From the Archives: Now Streaming: I Don’t Feel at Home in This World Anymore

From the Archives: Now Streaming: I Don’t Feel at Home in This World Anymore

In the interest of getting “hard” copies of my work under one roof, I plan to spend the next few weeks posting the entire archive of my film journalism here on ScullyVision. With due respect to the many publications I’ve written for, the internet remains quite temporary, and I’d hate to see any of my work disappear for digital reasons. As such, this gargantuan project must begin! I don’t want to do it. I hate doing it. But it needs to be done. Please note that my opinions, like everyone’s, have changed a LOT since I started, so many of these reviews will only represent a snapshot in time. Objectivity has absolutely no place in film criticism, at least not how I do it. 

Without further ado, I present to you: FROM THE ARCHIVES.
Originally posted on Cinema76.

Genre fans are already familiar with Macon Blair, whose rich performances in Blue Ruin and Green Room have made him a bit of a cult icon. From his pug-like eyes to his non-assuming physique, Blair’s appearance betrays the fiery intensity of his character work. In Blue Ruin he transforms into a dispirited agent of vengeance (and delivers the most haunting piece of dialogue in recent memory — ask me and I’ll tell you what it is); In Green Room he brings pathos and dramatic density to a character that could’ve easily been empty (kudos also to Jeremy Saulnier for the writing on these as well). So it comes as no surprise that Blair’s writing/directing debut is bursting with nuanced character work. The film itself mirror’s Blair’s duality — on the surface it appears to be a typical revenge thriller, but once the film begins it becomes clear that I Don’t Feel At Home in This World Anymore is a different beast entirely.

And since it’s a Netflix original — a term that has become a stamp of quality — you can watch it right now. You won’t be disappointed.

Not sold yet? Let me sell you harder.

First off, the film is short. No time for fat on this one, and it’s a good thing too. Certain ambiguities in the plot make the background characters mysterious without being inaccessible, which acts to make each player compelling while limiting narrative waste, further earning rewatch value. And the force which drives our heroine is one that anybody can get behind: she’s tired of people being assholes.

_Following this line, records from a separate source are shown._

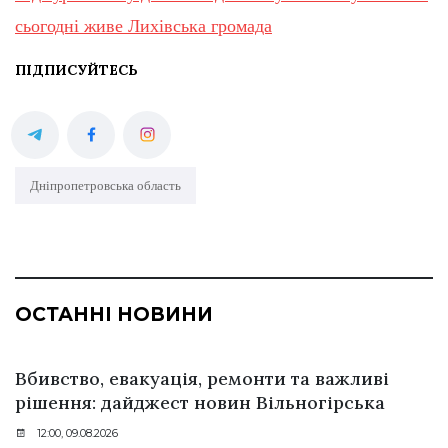
сьогодні живе Лихівська громада
ПІДПИСУЙТЕСЬ
Дніпропетровська область
ОСТАННІ НОВИНИ
Вбивство, евакуація, ремонти та важливі
рішення: дайджест новин Вільногірська
12:00, 09.08.2026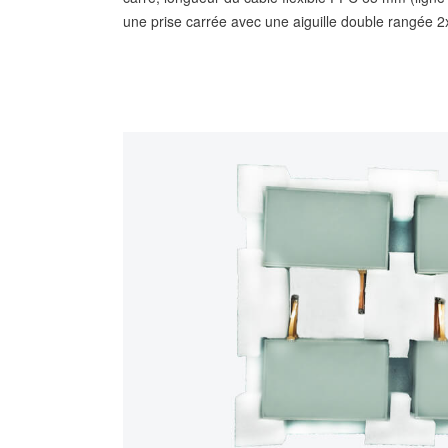
une prise carrée avec une aiguille double rangée 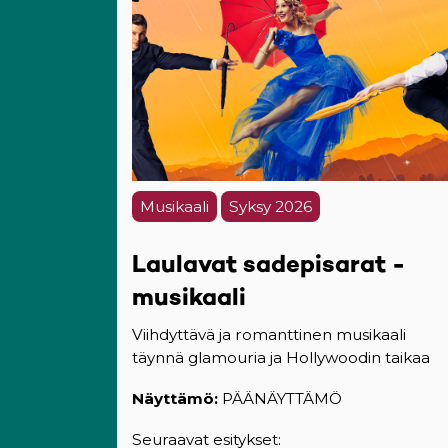
Musikaali
Syksy 2026
Laulavat sadepisarat -
musikaali
Viihdyttävä ja romanttinen musikaali
täynnä glamouria ja Hollywoodin taikaa
Näyttämö:
PÄÄNÄYTTÄMÖ
Seuraavat esitykset: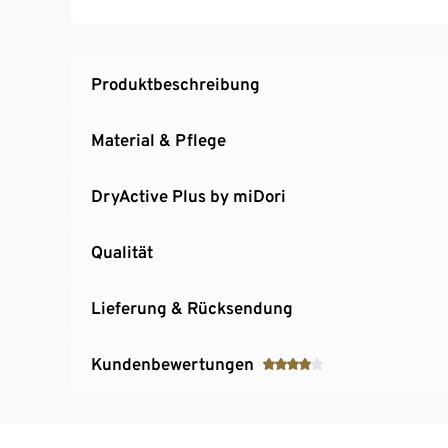
Mit nachhaltiger Baumwolle
Produktbeschreibung
Material & Pflege
DryActive Plus by miDori
Qualität
Lieferung & Rücksendung
Kundenbewertungen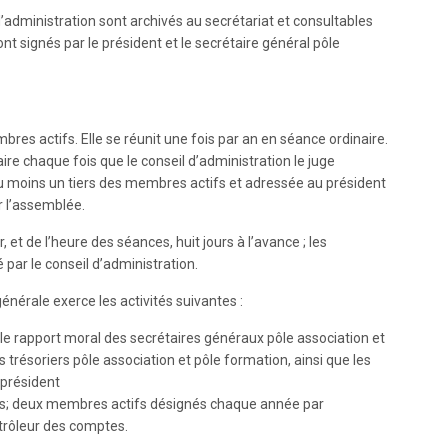
administration sont archivés au secrétariat et consultables
sont signés par le président et le secrétaire général pôle
s actifs. Elle se réunit une fois par an en séance ordinaire.
ire chaque fois que le conseil d’administration le juge
u moins un tiers des membres actifs et adressée au président
 l’assemblée.
 et de l’heure des séances, huit jours à l’avance ; les
 par le conseil d’administration.
énérale exerce les activités suivantes :
et le rapport moral des secrétaires généraux pôle association et
s trésoriers pôle association et pôle formation, ainsi que les
 président
los; deux membres actifs désignés chaque année par
trôleur des comptes.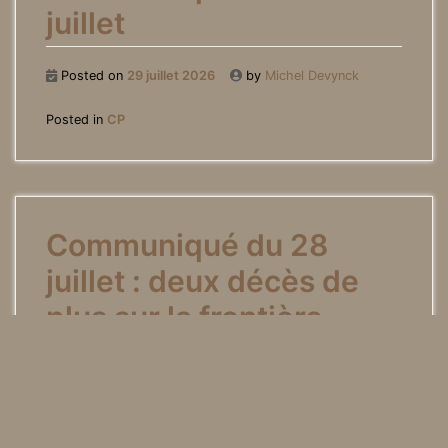
juillet
Posted on
29 juillet 2026
by
Michel Devynck
Posted in
CP
Communiqué du 28
juillet : deux décès de
plus sur la frontière
Posted on
28 juillet 2026
by
Michel Devynck
Posted in
CP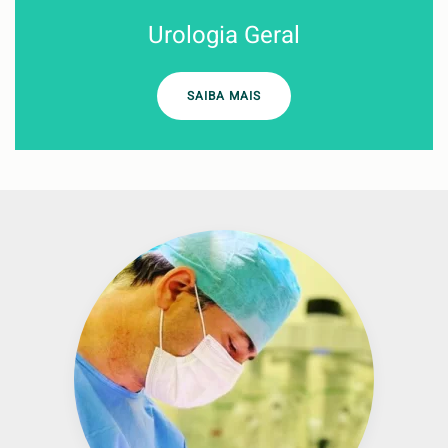
Urologia Geral
SAIBA MAIS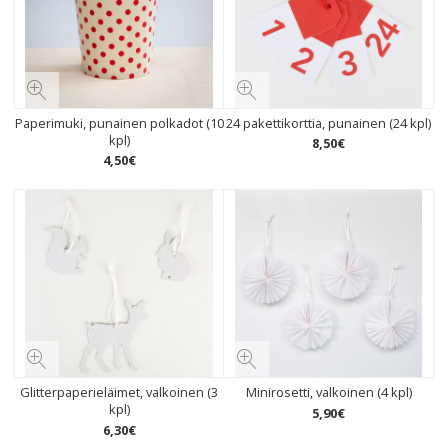
Paperimuki, punainen polkadot (10
24 pakettikorttia, punainen (24 kpl)
kpl)
8
,
50
€
4
,
50
€
Glitterpaperieläimet, valkoinen (3
Minirosetti, valkoinen (4 kpl)
kpl)
5
,
90
€
6
,
30
€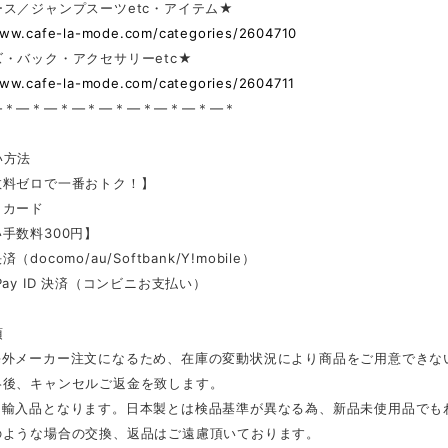
ス／ジャンプスーツetc・アイテム★
www.cafe-la-mode.com/categories/2604710
・バック・アクセサリーetc★
www.cafe-la-mode.com/categories/2604711
—＊—＊—＊—＊—＊—＊—＊—＊—＊
い方法
数料ゼロで一番おトク！】
トカード
手数料300円】
docomo/au/Softbank/Y!mobile）
Pay ID 決済（コンビニお支払い）
項
海外メーカー注文になるため、在庫の変動状況により商品をご用意できな
絡後、キャンセルご返金を致します。
は輸入品となります。日本製とは検品基準が異なる為、新品未使用品でも
のような場合の交換、返品はご遠慮頂いております。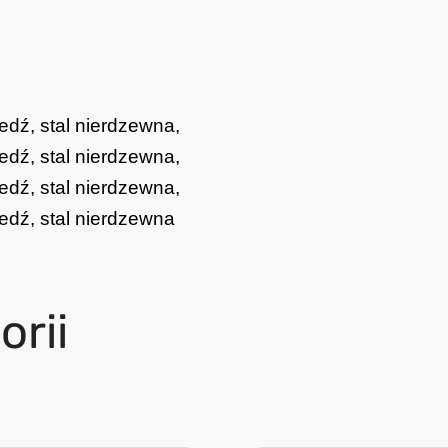
edź, stal nierdzewna,
edź, stal nierdzewna,
edź, stal nierdzewna,
edź, stal nierdzewna
orii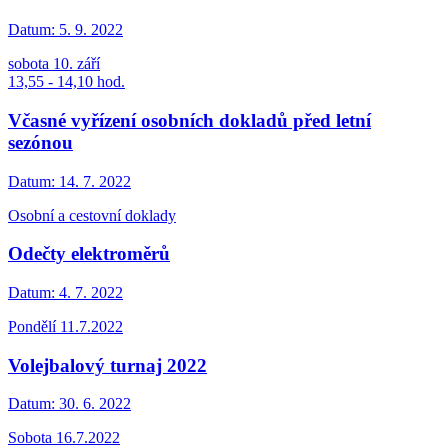
Datum:
5. 9. 2022
sobota 10. září
13,55 - 14,10 hod.
Včasné vyřízení osobních dokladů před letní
sezónou
Datum:
14. 7. 2022
Osobní a cestovní doklady
Odečty elektroměrů
Datum:
4. 7. 2022
Pondělí 11.7.2022
Volejbalový turnaj 2022
Datum:
30. 6. 2022
Sobota 16.7.2022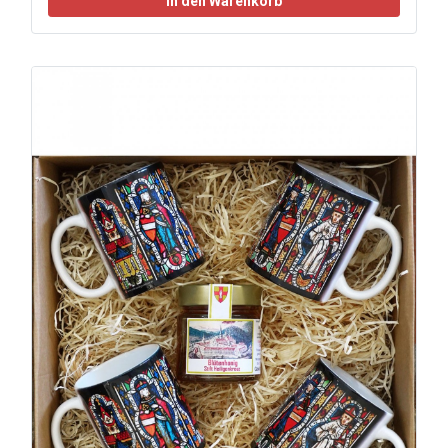
In den Warenkorb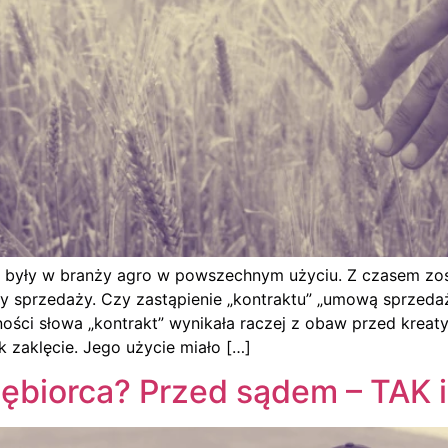
je” były w branży agro w powszechnym użyciu. Z czasem zo
y sprzedaży. Czy zastąpienie „kontraktu” „umową sprzeda
ości słowa „kontrakt” wynikała raczej z obaw przed kreaty
ak zaklęcie. Jego użycie miało […]
ębiorca? Przed sądem – TAK 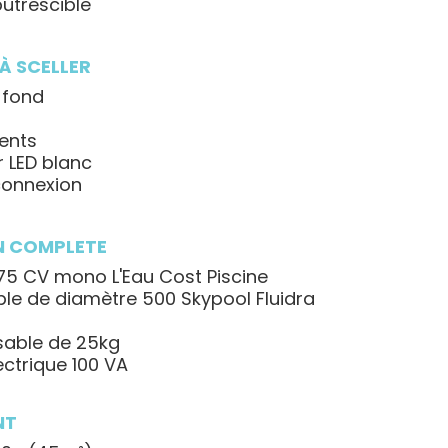
putrescible
S À SCELLER
 fond
ents
r LED blanc
 connexion
ON COMPLETE
75 CV mono L'Eau Cost Piscine
sable de diamètre 500 Skypool Fluidra
sable de 25kg
lectrique 100 VA
NT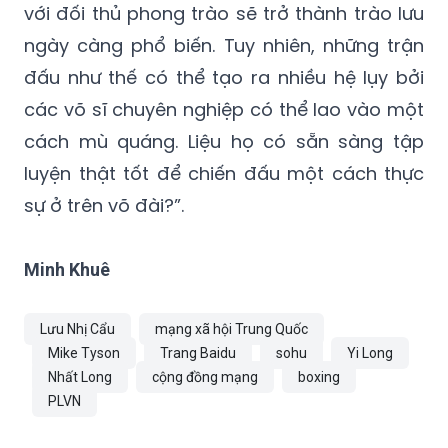
với đối thủ phong trào sẽ trở thành trào lưu
ngày càng phổ biến. Tuy nhiên, những trận
đấu như thế có thể tạo ra nhiều hệ lụy bởi
các võ sĩ chuyên nghiệp có thể lao vào một
cách mù quáng. Liệu họ có sẵn sàng tập
luyện thật tốt để chiến đấu một cách thực
sự ở trên võ đài?”.
Minh Khuê
Lưu Nhị Cẩu
mạng xã hội Trung Quốc
Mike Tyson
Trang Baidu
sohu
Yi Long
Nhất Long
cộng đồng mạng
boxing
PLVN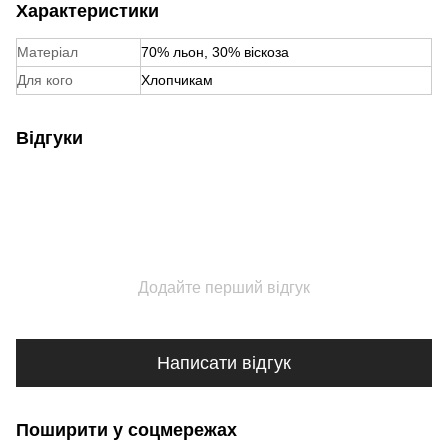
Характеристики
Матеріал
70% льон, 30% віскоза
Для кого
Хлопчикам
Відгуки
Додайте перший відгук
Написати відгук
Поширити у соцмережах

Played by Melanie Lynskey with a subdued gusto similar to that of the director, Ruth is simply over it. She’s over what she sees as a growing trend of selfishness and discourtesy. She’s over litterers, line-cutters, book-spoilers, and the complete lack of shame exhibited by guilty parties in the face of shameful behavior.

She’s over the people who ignore the sign in her yard reminding them to curb their dog.

“There shouldn’t have to BE a sign,” she laments.

After a particularly tough work day she comes home to find that her house has been burglarized and her computer stolen along with a few personal mementos of her late grandmother. She’s had enough. It’s not time for revenge, but it’s certainly time to dish out a scolding or two. It’s time for a victim’s voice to be heard, and if it requires a few ninja stars, as hurled by her eccentric neighbor Tony (Elijah Wood), so be it.

I Don’t Feel At Home in This World Anymore moseys its way through the ethical roller coaster that informs most revenge tales, unafraid of descending into some pretty dark territory. But even as the film dips to some truly unsettling depths, there is an undercurrent of humor that keeps the film fresh, lively, and relatable, due heavily to an empathetic performance from Lynskey. She’s easy to root for, and her arc from meek and lackadaisical to strong and convicted is a delightfully colorful journey to behold.

Blair proved himself a savvy visual geographer by setting up shop in that comfy place between long takes and hyper cuts which is typically inhabited by bland films. Such is not the case with I Don’t Feel at Home in This World Anymore, which is far from bland. A crackling energy simmers below the surface, always threatening to burst into flames. I must once again mirror this shaggy juxtaposition to Blair’s acting persona. This is a film made by a team who has done their homework, and it shows without showing off.